His father’s mistress
… It had never occurred to Marshall that Owen Zeigler would have a lover. Hadn’t he seemed the resigned widower, content to live with the memory of his dead wife rather than the reality of a living woman? But here she was, his father’s mistress. Charlotte Gorday.

The name meant nothing to him, had just added to his confusion. It seemed that everything he had believed about his father had been a smokescreen, hiding the truth. What else didn’t he know? What else was there to find out about someone he had thought he knew? The shocks had come
one upon another, with no preparation, stripping away the respectable image of Owen Zeigler and revealing a completely different persona. And now this woman, sitting in front of him – his father’s lover.

She looked up, her eyes grey, freckled with hazel. Her steady gaze was contradicted by the shaking hand that held her coffee cup.

‘You didn’t know about me, did you?’

‘No.’

‘I’m sorry, but your father was a very private man.’

‘Even more than I thought,’ Marshall said cryptically. ‘As every day passes I’m finding out things I didn’t know.’

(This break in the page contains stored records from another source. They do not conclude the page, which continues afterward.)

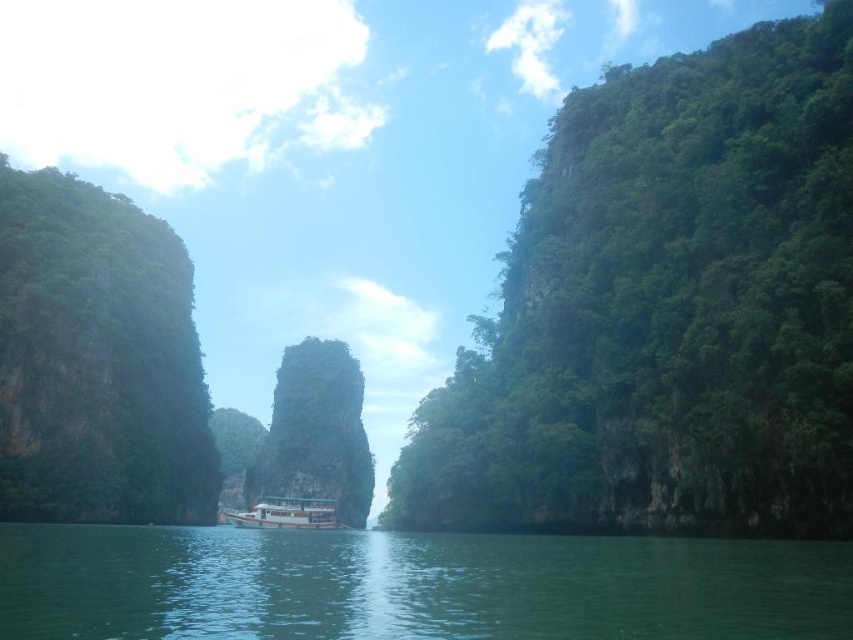
Question: Does green smooth water at center have a lesser width compared to white matte boat at center?

Choices:
 (A) yes
 (B) no

Answer: (B)

Question: Is green smooth water at center bigger than white matte boat at center?

Choices:
 (A) no
 (B) yes

Answer: (B)

Question: Can you confirm if green smooth water at center is positioned above white matte boat at center?

Choices:
 (A) no
 (B) yes

Answer: (B)

Question: Estimate the real-world distances between objects in this image. Which object is closer to the green smooth water at center?

Choices:
 (A) white matte boat at center
 (B) rusty stone rock at center

Answer: (A)

Question: Based on their relative distances, which object is nearer to the white matte boat at center?

Choices:
 (A) green smooth water at center
 (B) rusty stone rock at center

Answer: (B)

Question: Which is nearer to the white matte boat at center?

Choices:
 (A) green smooth water at center
 (B) rusty stone rock at center

Answer: (B)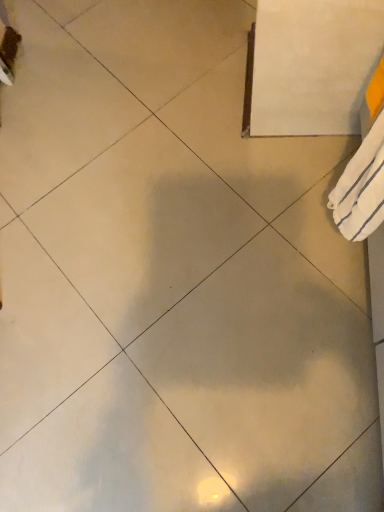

He paused. She wasn’t what he would have expected from the word ‘mistress’. Nothing vulgar or garish about her appearance; she was not overly young or overly blonde. Indeed, she had a faintly timid elegance, a refinement which reminded him unexpectedly of his mother and made her usurpation the greater blow.

‘Do you know why he was killed?’ she asked, her tone wavering.

‘Do you?’

‘No, why would I? I was just told it was a robbery that turned into a murder. At least, that’s what the police said when they talked to me, but I don’t believe it.’

Surprised, Marshall studied her. ‘Did you see the police in London?’

Charlotte nodded.

‘But you live in Amsterdam?’

‘No. I came over here to talk to you. I missed you in
London, so I came here. I called by your flat yesterday, but there was no reply. Someone – one of your neighbours – told me you were travelling, but that you were never away for too long, so I thought I’d just wait until you returned. I know the city well.’